No doubt we live in a secular society and we hear the term “for the promotion of fundamental British Values’”, of which one aspect is “mutual respect for and tolerance of those with different faiths and beliefs and for those without faith”. Herein lies the problem, and you could argue almost a conflict of interest where “mutual respect” is further explained, and according to the UK government’s guidelines includes:

  • An understanding that the freedom to hold other faiths and beliefs is protected in law.
  • An acceptance that people having different faiths or beliefs to oneself (or having none) should be accepted and tolerated, and should not be the cause of prejudicial or discriminatory behaviour.
  • An understanding of the importance of identifying and combatting discrimination.

Allow me to elaborate on this matter…OFSTED wants children to learn and understand that they are to respect people of faith and no faith, and for children to hold no discrimination against them, and secondly, combatting discrimination and understanding its importance. I believe the second point is where the agenda of Relationship Education and the indoctrination of children is stemming from.

The state wants our children to be “learnt” – a term I dislike using in this context – in not discriminating against members of the LGBTQ community who they may encounter in their lives, as well as children who have same-sex parents. It can be argued that who are we to discriminate against an innocent child who has been brought up in this world with same-sex couples?
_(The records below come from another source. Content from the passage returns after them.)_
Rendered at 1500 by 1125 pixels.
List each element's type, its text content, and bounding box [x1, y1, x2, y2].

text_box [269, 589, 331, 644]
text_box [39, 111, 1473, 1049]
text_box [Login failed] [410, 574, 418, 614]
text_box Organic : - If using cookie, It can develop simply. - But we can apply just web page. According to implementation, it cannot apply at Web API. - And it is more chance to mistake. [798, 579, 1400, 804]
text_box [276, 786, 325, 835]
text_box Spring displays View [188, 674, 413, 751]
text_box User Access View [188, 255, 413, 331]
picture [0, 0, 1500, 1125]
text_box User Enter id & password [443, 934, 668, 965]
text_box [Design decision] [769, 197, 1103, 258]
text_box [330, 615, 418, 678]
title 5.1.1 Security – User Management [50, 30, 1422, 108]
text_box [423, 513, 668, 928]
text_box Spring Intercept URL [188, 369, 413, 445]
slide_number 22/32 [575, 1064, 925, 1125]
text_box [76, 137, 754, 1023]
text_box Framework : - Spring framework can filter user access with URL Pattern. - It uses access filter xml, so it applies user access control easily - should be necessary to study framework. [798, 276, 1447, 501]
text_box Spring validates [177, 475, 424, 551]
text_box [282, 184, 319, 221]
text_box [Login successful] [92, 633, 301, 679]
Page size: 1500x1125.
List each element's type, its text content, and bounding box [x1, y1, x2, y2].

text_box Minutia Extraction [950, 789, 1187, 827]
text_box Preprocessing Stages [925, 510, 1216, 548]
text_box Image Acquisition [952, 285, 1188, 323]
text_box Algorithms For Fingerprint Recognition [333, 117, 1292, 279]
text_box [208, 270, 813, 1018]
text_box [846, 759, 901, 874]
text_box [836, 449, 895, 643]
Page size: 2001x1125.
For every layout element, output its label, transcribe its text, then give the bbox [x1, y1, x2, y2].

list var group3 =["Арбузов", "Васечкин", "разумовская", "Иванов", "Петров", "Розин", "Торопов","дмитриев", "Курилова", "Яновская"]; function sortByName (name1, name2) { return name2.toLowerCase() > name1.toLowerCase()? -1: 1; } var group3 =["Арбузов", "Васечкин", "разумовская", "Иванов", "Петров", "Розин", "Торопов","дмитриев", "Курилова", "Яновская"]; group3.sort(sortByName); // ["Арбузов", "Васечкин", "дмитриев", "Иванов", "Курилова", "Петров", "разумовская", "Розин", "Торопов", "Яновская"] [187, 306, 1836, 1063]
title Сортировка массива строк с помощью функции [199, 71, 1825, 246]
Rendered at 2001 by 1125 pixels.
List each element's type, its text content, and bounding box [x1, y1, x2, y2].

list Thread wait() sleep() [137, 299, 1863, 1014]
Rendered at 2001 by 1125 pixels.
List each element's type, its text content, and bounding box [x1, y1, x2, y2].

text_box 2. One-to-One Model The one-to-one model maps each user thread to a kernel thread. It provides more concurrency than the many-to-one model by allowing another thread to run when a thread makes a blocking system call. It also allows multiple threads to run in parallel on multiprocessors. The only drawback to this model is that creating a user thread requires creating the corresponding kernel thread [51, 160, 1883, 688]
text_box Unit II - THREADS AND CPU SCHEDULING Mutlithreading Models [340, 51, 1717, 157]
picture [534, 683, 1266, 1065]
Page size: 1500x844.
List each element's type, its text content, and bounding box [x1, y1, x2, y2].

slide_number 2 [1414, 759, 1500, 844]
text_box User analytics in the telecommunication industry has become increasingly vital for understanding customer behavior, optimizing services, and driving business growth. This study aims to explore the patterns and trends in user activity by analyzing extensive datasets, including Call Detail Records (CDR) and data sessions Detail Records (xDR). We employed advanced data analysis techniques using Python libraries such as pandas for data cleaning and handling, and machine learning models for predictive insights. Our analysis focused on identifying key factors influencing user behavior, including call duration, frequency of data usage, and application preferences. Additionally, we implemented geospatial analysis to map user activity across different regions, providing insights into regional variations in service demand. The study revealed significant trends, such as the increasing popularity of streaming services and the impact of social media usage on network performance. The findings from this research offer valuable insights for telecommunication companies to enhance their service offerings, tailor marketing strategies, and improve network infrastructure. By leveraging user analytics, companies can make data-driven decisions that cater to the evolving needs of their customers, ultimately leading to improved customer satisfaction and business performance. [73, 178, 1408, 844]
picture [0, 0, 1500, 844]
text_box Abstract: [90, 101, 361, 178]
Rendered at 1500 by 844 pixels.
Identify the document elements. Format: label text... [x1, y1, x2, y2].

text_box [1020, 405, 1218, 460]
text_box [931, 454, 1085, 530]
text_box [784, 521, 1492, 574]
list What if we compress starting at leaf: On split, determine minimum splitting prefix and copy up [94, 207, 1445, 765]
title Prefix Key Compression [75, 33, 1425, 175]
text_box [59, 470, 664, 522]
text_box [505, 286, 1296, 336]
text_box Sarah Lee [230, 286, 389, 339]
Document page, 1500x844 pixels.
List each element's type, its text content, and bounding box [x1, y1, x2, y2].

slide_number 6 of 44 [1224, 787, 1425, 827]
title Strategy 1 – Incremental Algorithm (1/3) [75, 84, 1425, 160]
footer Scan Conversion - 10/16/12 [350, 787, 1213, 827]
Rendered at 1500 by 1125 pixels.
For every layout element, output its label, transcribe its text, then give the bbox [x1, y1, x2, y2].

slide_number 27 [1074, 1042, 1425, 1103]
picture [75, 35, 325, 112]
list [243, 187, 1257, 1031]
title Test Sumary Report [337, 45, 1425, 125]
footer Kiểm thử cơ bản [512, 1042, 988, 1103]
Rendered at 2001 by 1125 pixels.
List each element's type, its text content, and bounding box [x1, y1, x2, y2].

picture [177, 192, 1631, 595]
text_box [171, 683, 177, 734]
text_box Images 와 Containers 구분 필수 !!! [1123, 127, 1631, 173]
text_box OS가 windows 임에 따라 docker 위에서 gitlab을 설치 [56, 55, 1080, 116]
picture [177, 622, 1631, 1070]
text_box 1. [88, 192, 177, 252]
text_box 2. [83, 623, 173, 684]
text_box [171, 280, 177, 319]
The child isn’t at fault here, but is it right for our children to accept this as the norm in society?

So, I posit the following question to the Department for Education (DfE) and Oftsed’ chief inspector Amanda Spielman; why are people of faith and even no-faith being discriminated against in the media for objecting to something they fundamentally disbelieve in being introduced at schools?

On the one hand we are told to have respect and tolerance for people’s faith, whilst on the other hand you want to combat “discrimination”. Parents are going to be torn between a rock and a hard place to teach their own children to uphold “British Values”. The sub-contexts of British Values which I included above just doesn’t fit.

Silence of Muslim leaders

Leicester-based imam, Ibrahim Mogra recently appeared on the BBC Breakfast show and spoke from a rather cringingly appeasing position.

He also started off the BBC Radio 4 interview by apologising to Andrew Moffat on the abuse and hatred he has allegedly suffered.

I guess Imam Mogra was rightfully displaying sympathy and civility towards a member of wider society, but what happen to showing sympathy and civility to Muslim parents who have been abused and demonised in the mainstream media and by politicians for opposing same-sex relations and pro-LGBT lessons in primary schools?

Imam Ibrahim Mogra

What does this episode tell us about Imam Mogra? What does it tell us about his affiliation with the Muslim Council of Britain – the largest Muslim umbrella group in the UK?

If Muslims leaders and scholars are not willing to speak up on national media, then what hope do we lay people have to fight our corner? Why aren’t imams up and down this country delivering sermons on RSE?

So what should we do as a community going forward? We can no longer have our children be baby sat from 8.30am to 3pm, we need to be actively involved in their schooling.

Get involved in your children’s school, form parent groups, speak to other parents in the playground when dropping and collecting your children at school, write to the headteacher collectively, be a parent governor, request school leadership to consult with the community on their plans once guidance is received to them from DfE and the local authority, and request lesson plans and to review literature. It is your sacred right as a parent, as well as the right of your child!

Most parents are generally supportive of education – not the indoctrination of children and being discriminated against for their faith.